§ **Description of the task**: Pick out each line of the entries below that contains the string "minus" and copy it in full. The match is case-sensitive.
===== Source data
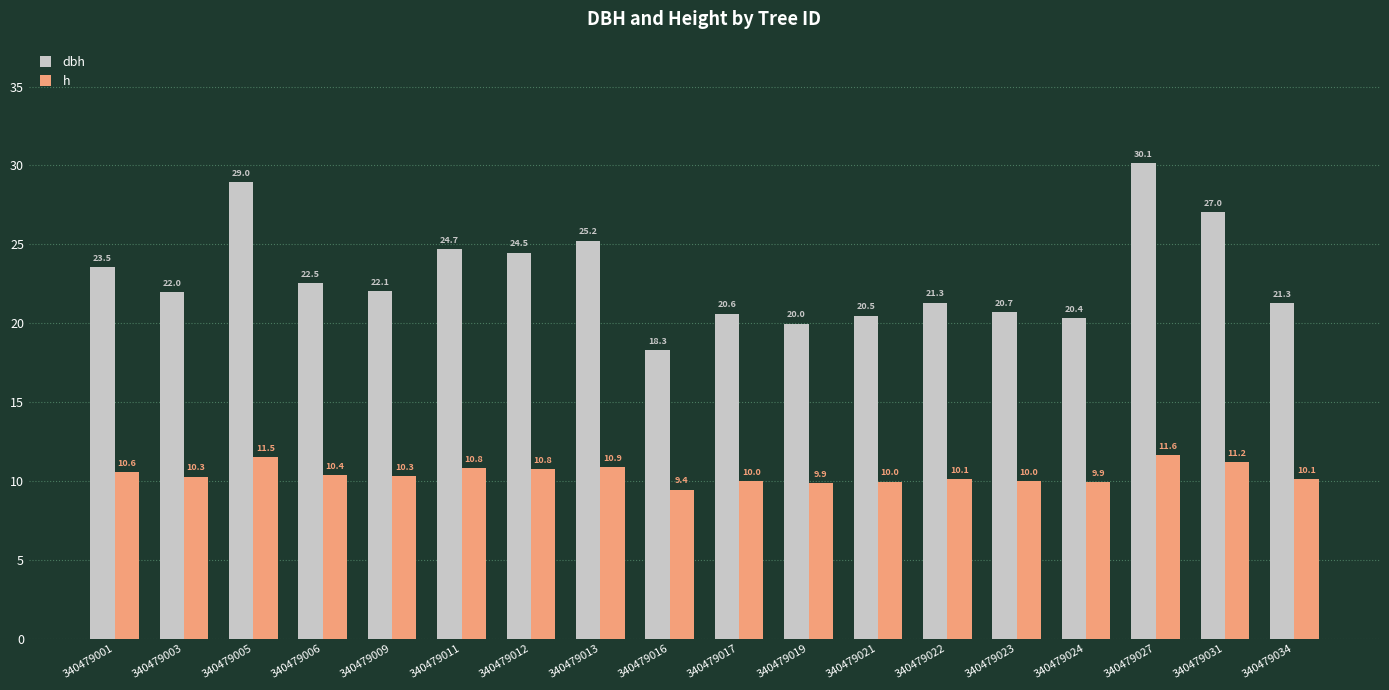

Which series has the largest range (max minus min)?

dbh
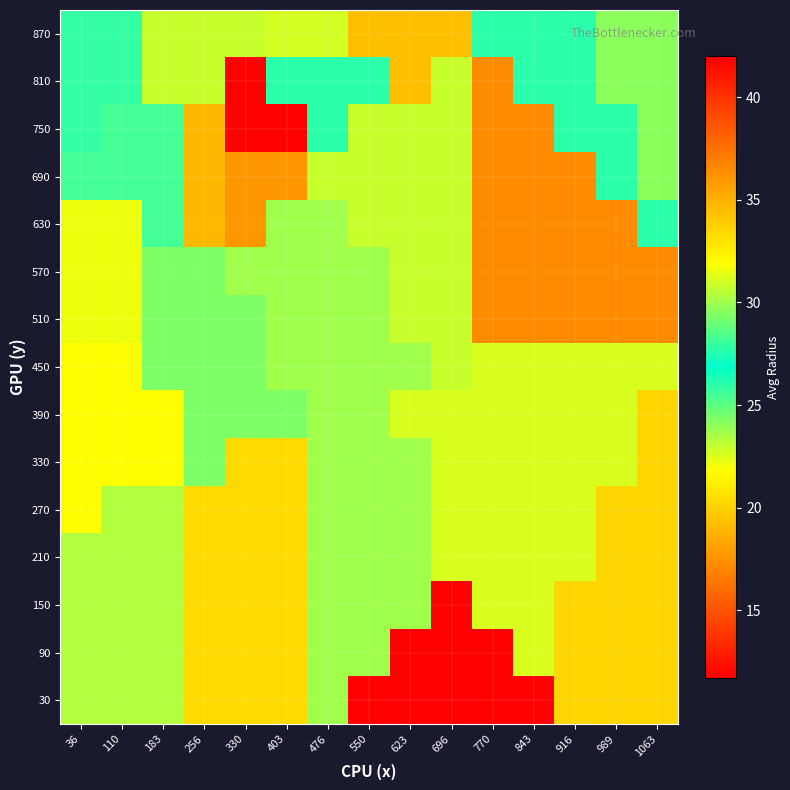

At which category is the sum across all series the highest?

916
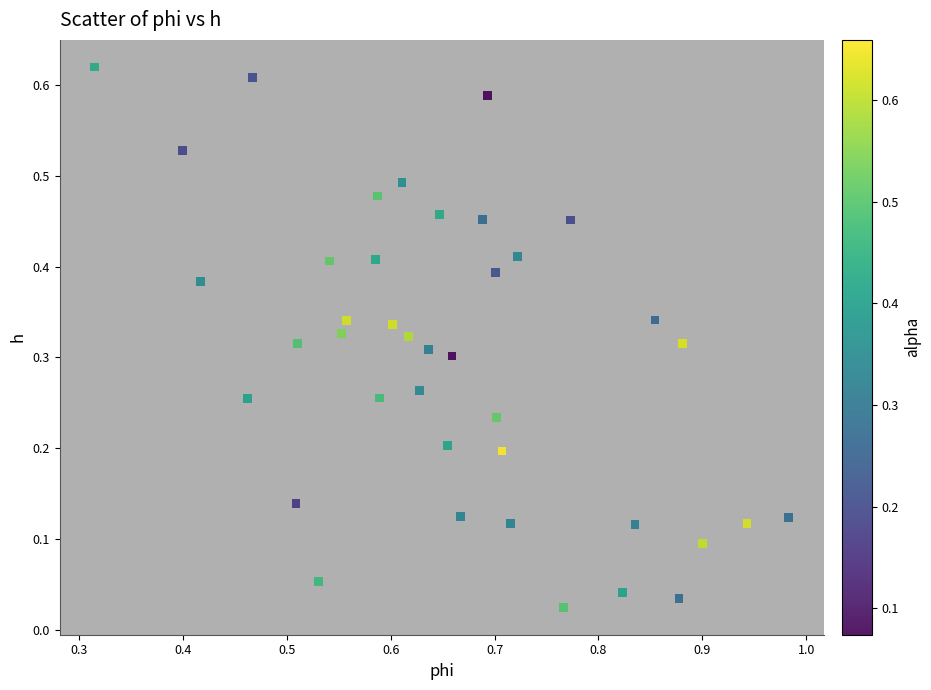

What is the range of X values (max minus min)?

0.7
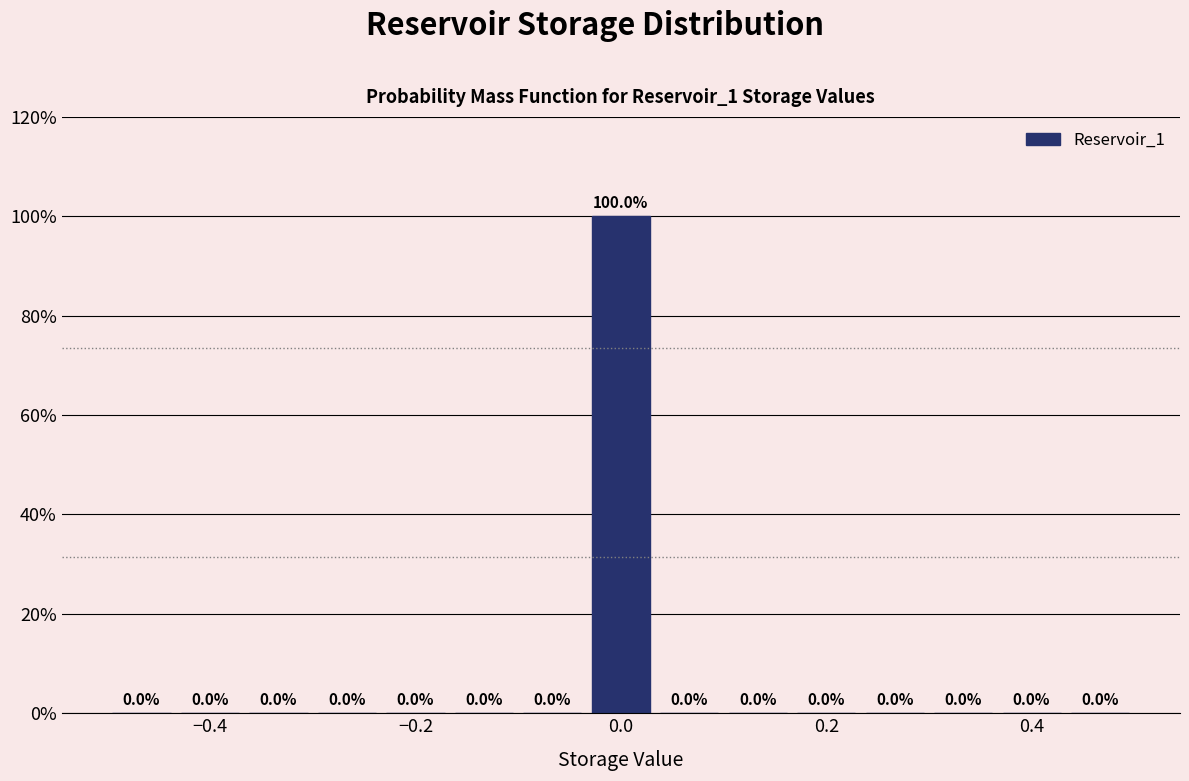

Around what value on the x-axis is the tallest bar? Give the approximate position of its centre, as read against the axis.

0.00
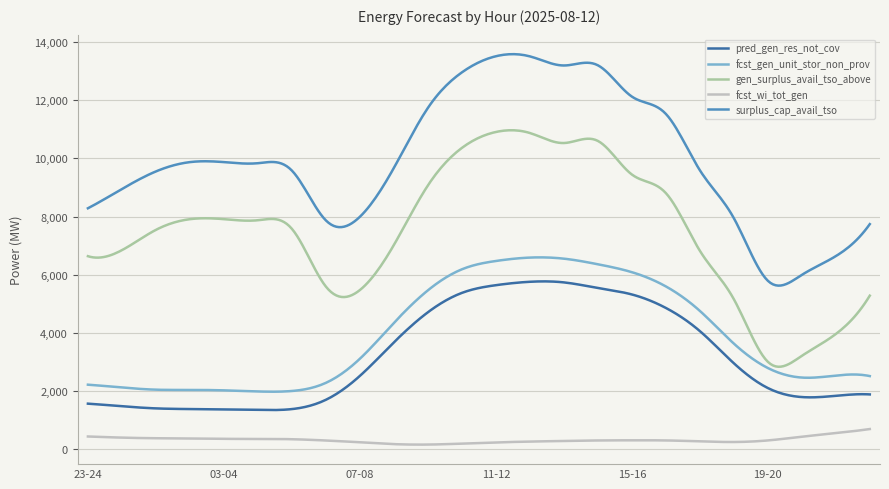

Rank the series by their maximum value, from lowest to highest.

fcst_wi_tot_gen, pred_gen_res_not_cov, fcst_gen_unit_stor_non_prov, gen_surplus_avail_tso_above, surplus_cap_avail_tso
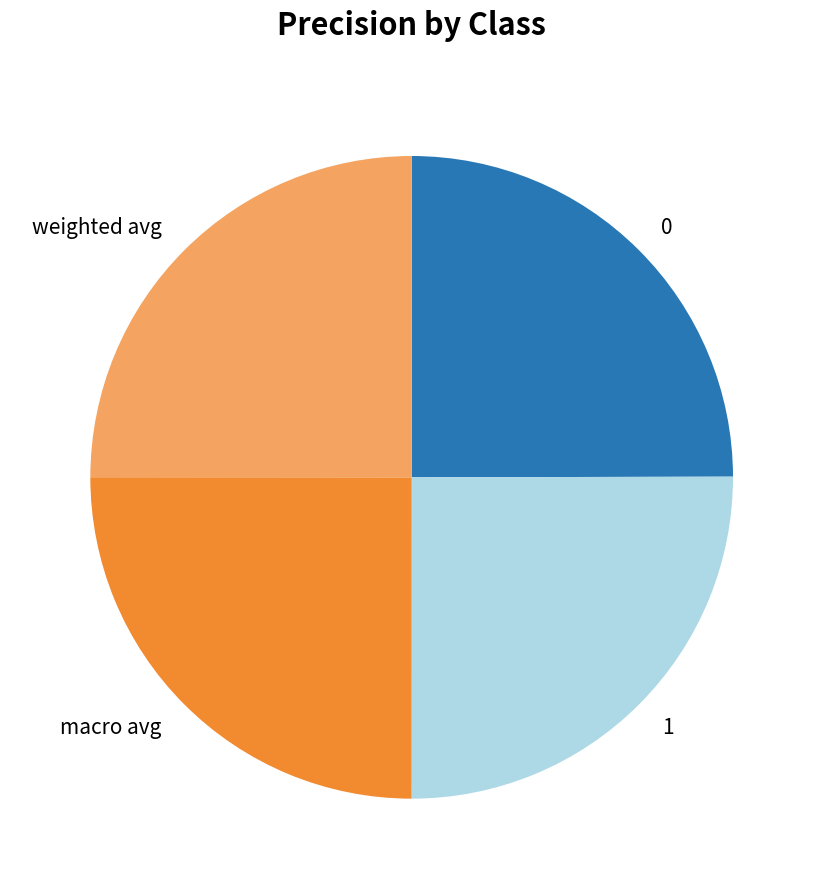

How many slices are in this pie chart?

4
==========
§ **Task solution**:
Which series has the largest range (max minus min)?
What is the range of X values (max minus min)?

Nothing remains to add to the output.